With these real-time shopping companions, there is no need for a shift in the customer's behavior before they can realize a cashback or reward benefit. They don't have to add an offer to their card or visit a specific page before they can be rewarded. They just shop and buy normally. In essence a shopping companion such as a browser extension offers a personalized experience by default, because it shows relevant offer information for the exact websites an individual user is visiting. Notably, most such companions now exist mainly on desktop; there are few mobile options available.
For providers of rewards programs, these tools increase loyalty and add value. For retailers, participating in them can increase brand affinity for those who are organically shopping, with incremental revenue driven by increased conversion rates and higher order values.

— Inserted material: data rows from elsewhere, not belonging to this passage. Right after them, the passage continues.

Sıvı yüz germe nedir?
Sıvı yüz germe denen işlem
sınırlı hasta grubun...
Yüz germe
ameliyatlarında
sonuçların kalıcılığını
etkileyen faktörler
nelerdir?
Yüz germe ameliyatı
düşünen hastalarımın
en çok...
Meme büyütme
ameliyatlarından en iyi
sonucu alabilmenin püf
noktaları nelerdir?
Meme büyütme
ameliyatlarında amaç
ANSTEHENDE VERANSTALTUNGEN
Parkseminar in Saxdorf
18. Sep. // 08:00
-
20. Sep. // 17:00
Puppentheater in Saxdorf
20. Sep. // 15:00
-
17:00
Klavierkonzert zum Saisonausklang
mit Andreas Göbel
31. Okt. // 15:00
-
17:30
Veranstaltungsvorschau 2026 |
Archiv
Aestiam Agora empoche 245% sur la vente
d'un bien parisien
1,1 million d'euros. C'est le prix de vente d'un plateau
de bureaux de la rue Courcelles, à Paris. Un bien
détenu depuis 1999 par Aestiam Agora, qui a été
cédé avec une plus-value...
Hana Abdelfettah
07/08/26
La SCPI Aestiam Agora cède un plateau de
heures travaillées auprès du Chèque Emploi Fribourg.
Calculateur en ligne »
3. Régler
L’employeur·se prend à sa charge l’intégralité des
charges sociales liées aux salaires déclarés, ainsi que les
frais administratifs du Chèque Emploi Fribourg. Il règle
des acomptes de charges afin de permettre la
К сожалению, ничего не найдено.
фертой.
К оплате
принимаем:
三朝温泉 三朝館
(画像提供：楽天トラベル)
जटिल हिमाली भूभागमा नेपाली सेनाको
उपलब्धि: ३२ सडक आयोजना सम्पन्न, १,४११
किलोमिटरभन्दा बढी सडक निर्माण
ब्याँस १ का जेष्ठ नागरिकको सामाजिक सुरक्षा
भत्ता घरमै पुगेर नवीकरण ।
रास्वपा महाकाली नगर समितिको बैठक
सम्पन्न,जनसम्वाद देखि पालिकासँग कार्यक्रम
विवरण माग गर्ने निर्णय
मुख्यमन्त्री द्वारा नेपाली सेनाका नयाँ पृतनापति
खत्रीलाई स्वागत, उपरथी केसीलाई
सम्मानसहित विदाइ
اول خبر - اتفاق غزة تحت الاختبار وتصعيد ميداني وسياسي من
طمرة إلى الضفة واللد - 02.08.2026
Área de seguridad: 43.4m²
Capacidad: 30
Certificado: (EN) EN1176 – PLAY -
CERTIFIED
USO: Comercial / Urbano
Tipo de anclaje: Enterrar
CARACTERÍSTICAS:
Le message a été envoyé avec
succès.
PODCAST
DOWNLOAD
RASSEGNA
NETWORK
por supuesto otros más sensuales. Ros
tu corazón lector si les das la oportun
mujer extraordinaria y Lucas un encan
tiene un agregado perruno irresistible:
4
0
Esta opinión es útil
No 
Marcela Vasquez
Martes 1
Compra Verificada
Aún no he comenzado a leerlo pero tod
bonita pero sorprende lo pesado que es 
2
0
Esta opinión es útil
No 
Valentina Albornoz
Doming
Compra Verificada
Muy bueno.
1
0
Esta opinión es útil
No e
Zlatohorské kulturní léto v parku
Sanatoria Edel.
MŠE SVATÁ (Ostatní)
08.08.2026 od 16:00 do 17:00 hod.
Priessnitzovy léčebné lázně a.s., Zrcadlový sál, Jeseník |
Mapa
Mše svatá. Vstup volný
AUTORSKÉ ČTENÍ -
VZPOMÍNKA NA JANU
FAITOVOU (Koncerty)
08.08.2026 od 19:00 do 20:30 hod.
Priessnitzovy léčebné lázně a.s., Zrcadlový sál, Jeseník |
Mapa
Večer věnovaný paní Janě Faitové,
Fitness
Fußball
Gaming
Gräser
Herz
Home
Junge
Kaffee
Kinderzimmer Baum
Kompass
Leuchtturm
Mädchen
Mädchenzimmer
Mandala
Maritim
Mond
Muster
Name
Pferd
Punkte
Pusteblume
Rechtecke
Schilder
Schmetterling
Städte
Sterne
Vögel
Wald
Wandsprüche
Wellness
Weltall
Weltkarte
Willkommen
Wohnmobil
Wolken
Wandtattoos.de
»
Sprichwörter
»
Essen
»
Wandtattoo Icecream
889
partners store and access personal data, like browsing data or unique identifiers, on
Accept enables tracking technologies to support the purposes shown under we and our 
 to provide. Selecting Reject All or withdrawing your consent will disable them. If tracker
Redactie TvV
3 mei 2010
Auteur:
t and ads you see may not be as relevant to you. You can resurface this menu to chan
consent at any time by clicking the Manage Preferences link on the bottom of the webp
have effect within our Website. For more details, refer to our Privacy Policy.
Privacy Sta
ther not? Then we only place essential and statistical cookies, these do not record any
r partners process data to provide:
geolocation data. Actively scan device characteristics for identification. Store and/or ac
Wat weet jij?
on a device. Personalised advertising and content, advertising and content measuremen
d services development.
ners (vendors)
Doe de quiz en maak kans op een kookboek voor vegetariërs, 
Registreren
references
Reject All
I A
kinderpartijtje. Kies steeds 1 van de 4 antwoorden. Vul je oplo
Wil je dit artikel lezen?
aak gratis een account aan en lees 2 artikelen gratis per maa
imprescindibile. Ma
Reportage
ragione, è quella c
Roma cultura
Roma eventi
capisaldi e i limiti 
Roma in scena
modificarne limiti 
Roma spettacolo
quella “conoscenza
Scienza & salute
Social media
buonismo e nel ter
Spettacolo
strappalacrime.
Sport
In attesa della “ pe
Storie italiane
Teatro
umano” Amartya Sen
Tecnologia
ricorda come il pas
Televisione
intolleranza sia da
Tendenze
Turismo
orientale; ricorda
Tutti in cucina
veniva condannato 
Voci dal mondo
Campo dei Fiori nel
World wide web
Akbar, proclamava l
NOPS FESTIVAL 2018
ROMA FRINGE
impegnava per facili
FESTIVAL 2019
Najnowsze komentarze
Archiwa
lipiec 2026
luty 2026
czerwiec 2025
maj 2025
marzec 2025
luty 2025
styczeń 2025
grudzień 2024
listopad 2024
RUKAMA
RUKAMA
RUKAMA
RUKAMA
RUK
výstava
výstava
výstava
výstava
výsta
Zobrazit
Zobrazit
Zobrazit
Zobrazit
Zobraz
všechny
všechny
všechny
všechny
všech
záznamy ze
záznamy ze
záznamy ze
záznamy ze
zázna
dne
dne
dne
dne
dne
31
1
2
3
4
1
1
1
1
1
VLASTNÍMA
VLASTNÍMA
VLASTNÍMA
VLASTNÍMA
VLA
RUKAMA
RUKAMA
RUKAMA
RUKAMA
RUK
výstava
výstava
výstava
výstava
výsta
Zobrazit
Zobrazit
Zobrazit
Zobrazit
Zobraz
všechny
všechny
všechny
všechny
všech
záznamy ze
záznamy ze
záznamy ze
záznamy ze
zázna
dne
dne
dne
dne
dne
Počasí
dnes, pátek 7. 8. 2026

Brands must respect modern consumer behavior and plan for customer experience
The upshot? The three platform types noted above are not mutually exclusive; companies that use a well-rounded and multi-pronged approach — with special emphasis on customer experience — are more likely to succeed. It's now clear that brands can no longer expect customers to take extra and unnatural maneuvers while shopping online. Their experience should be paramount in order to ensure repeat sales, and take precedence when planning customer acquisition campaigns. Companies that take the opportunity to meet customers where they are and complement their existing behavior with next-generation shopping and rewards programs will find themselves in the retail market pole position.